This easy fix could eliminate harmful chemical exhaust from home heaters

Efficient heaters have a dark side, releasing harmful chemicals into the air, but a new add-on could fix them.

In the US, 43% of all the energy consumed in the home is used to keep us warm, and the bulk of this is from natural gas furnaces.

Gas heat has become steadily more efficient over the past decade, under stricter regulations by the Department of Energy. 

But as calls to eliminate greenhouse emissions become more and more urgent, researchers are increasingly concerned that we still are off course to meet our climate goals.

The challenge: While the goal of carbon-free heating could one day be reached with electric heaters powered by renewable energy, the logistics required to replace gas heaters entirely will be enormous, and could take years to achieve. 

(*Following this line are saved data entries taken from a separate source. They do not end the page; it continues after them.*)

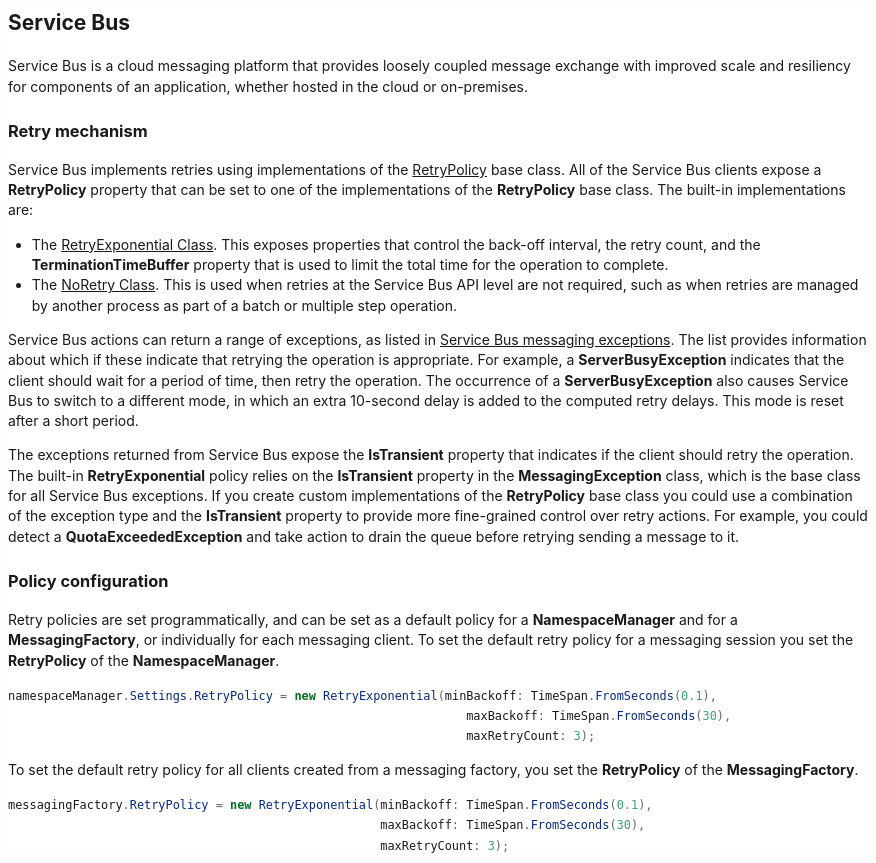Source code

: ## Service Bus
Service Bus is a cloud messaging platform that provides loosely coupled message exchange with improved scale and resiliency for components of an application, whether hosted in the cloud or on-premises.

### Retry mechanism
Service Bus implements retries using implementations of the [RetryPolicy](http://msdn.microsoft.com/library/microsoft.servicebus.retrypolicy.aspx) base class. All of the Service Bus clients expose a **RetryPolicy** property that can be set to one of the implementations of the **RetryPolicy** base class. The built-in implementations are:

* The [RetryExponential Class](http://msdn.microsoft.com/library/microsoft.servicebus.retryexponential.aspx). This exposes properties that control the back-off interval, the retry count, and the **TerminationTimeBuffer** property that is used to limit the total time for the operation to complete.
* The [NoRetry Class](http://msdn.microsoft.com/library/microsoft.servicebus.noretry.aspx). This is used when retries at the Service Bus API level are not required, such as when retries are managed by another process as part of a batch or multiple step operation.

Service Bus actions can return a range of exceptions, as listed in [Service Bus messaging exceptions](/azure/service-bus-messaging/service-bus-messaging-exceptions). The list provides information about which if these indicate that retrying the operation is appropriate. For example, a **ServerBusyException** indicates that the client should wait for a period of time, then retry the operation. The occurrence of a **ServerBusyException** also causes Service Bus to switch to a different mode, in which an extra 10-second delay is added to the computed retry delays. This mode is reset after a short period.

The exceptions returned from Service Bus expose the **IsTransient** property that indicates if the client should retry the operation. The built-in **RetryExponential** policy relies on the **IsTransient** property in the **MessagingException** class, which is the base class for all Service Bus exceptions. If you create custom implementations of the **RetryPolicy** base class you could use a combination of the exception type and the **IsTransient** property to provide more fine-grained control over retry actions. For example, you could detect a **QuotaExceededException** and take action to drain the queue before retrying sending a message to it.

### Policy configuration
Retry policies are set programmatically, and can be set as a default policy for a **NamespaceManager** and for a **MessagingFactory**, or individually for each messaging client. To set the default retry policy for a messaging session you set the **RetryPolicy** of the **NamespaceManager**.

```csharp
namespaceManager.Settings.RetryPolicy = new RetryExponential(minBackoff: TimeSpan.FromSeconds(0.1),
                                                                maxBackoff: TimeSpan.FromSeconds(30),
                                                                maxRetryCount: 3);
```

To set the default retry policy for all clients created from a messaging factory, you set the **RetryPolicy** of the **MessagingFactory**.

```csharp
messagingFactory.RetryPolicy = new RetryExponential(minBackoff: TimeSpan.FromSeconds(0.1),
                                                    maxBackoff: TimeSpan.FromSeconds(30),
                                                    maxRetryCount: 3);
```

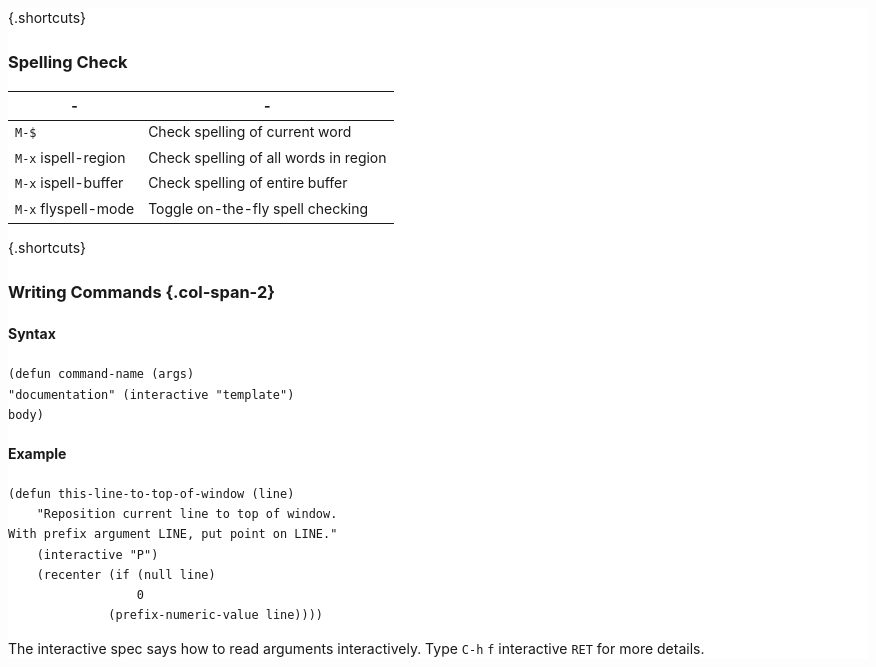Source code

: {.shortcuts}

### Spelling Check

| -                   | -                                     |
| ------------------- | ------------------------------------- |
| `M-$`               | Check spelling of current word        |
| `M-x` ispell-region | Check spelling of all words in region |
| `M-x` ispell-buffer | Check spelling of entire buffer       |
| `M-x` flyspell-mode | Toggle on-the-fly spell checking      |

{.shortcuts}

### Writing Commands {.col-span-2}

#### Syntax

```
(defun command-name (args)
"documentation" (interactive "template")
body)
```

#### Example

```
(defun this-line-to-top-of-window (line)
    "Reposition current line to top of window.
With prefix argument LINE, put point on LINE."
    (interactive "P")
    (recenter (if (null line)
                  0
              (prefix-numeric-value line))))
```

The interactive spec says how to read arguments interactively. Type `C-h` `f` interactive `RET` for more details.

In the meantime, the priority for many researchers is to push the efficiency of gas heaters as far as possible, so we get the most heat with the lowest amount of emissions.

In the US, 43% of all the energy consumed in the home is used to keep us warm, and the bulk of this is from natural gas furnaces.

Today, the best designs available to everyday consumers are “condensing furnaces.” They use secondary heat exchangers to capture and recycle the heat contained in hot exhaust from the furnace – boosting their efficiency to over 90%.

Unfortunately, this impressive performance comes at a cost. Once they condense into liquids, the acidic compounds formed from the combustion of natural gas (including sulphur oxides, nitrogen oxides, and formic acid) unleash harmful gases — including other nitrogen oxides, carbon monoxide, and methane. 

These are not only potent greenhouse gases, they’re also bad for human health and can cause immense damage to the environment.

Cleaner air: Researchers at Oak Ridge National Laboratory in Tennessee have now designed an add-on to condensing gas furnaces that they hope could be an easy fix to this problem. 

In their study, Zhiming Gao and colleagues introduced an “acidic gas reduction catalyst” — a ceramic cylinder in a metal casing. 

The team treated the ceramic with a carefully-adjusted mixture of titanium oxide, copper oxide, and platinum, coating the porous structure inside the cylinder. As the acidic exhaust gases produced by the condensing furnace pass through this ceramic, the researchers predicted several reactions should take place:

Unfortunately, condensing furnaces release potent greenhouse gases that are bad for human health and can cause immense damage to the environment.

While sulphur oxides should become trapped on the porous ceramic surface, nitrogen oxides should split into oxygen and harmless nitrogen gas. 

Theoretically, this oxygen should react with the remaining carbon-based compounds to produce carbon dioxide – ironically, this is a better outcome, because it is far less harmful than carbon monoxide, and less potent a greenhouse gas than methane.

Neutron power: To test their predictions, without disrupting the gas passing through their catalyst, Gao’s team used a technique named “neutron computed tomography.” 

This involved bombarding 2D slices of the ceramic with neutrons, which can easily penetrate its outer casing.

By detecting the neutrons scattered by atomic nuclei inside the catalyst, the researchers could build up a detailed picture of its interior structure. Then, by stacking the 2D image slices on top of each other, they could build up 3D images of the entire catalyst. 

In their experiment, Gao’s team used this technique to measure the distribution of soot inside their catalyst over 4 hours of operation. Soot is created by the incomplete combustion of natural gas – so by measuring the distribution of soot particles, the researchers hoped to gain a reliable picture of how exhaust gases flow through and react with the catalyst.

Just as they predicted, the team’s tomography images showed that the amount of soot deposited inside their catalyst steadily decreased as the exhaust passed through – clearly showing that the acidic gases had reacted with the catalyst and converted into other compounds. 

Researchers have now designed an add-on that they hope could be an easy fix to the problem — like a catalytic converter for furnaces.

Retrofitting gas heaters: If this technology could be scaled to commercial gas heaters, Gao and colleagues predict its impact could be just as transformative as catalytic converters for cars. When they were fitted onto exhaust pipes, catalytic converters turned toxic gases into safer compounds, and have likely saved many lives from dangerous air pollution since they were first widely implemented.

The team says their catalyst could not only be manufactured from affordable, widely available materials, it could also be easily retrofitted onto existing condensing furnaces.

Ultimately, if the technology is widely rolled out, the researchers hope it could help bridge the gap between the inefficient and harmful burning of fossil fuels and the entirely carbon-free technologies of the future.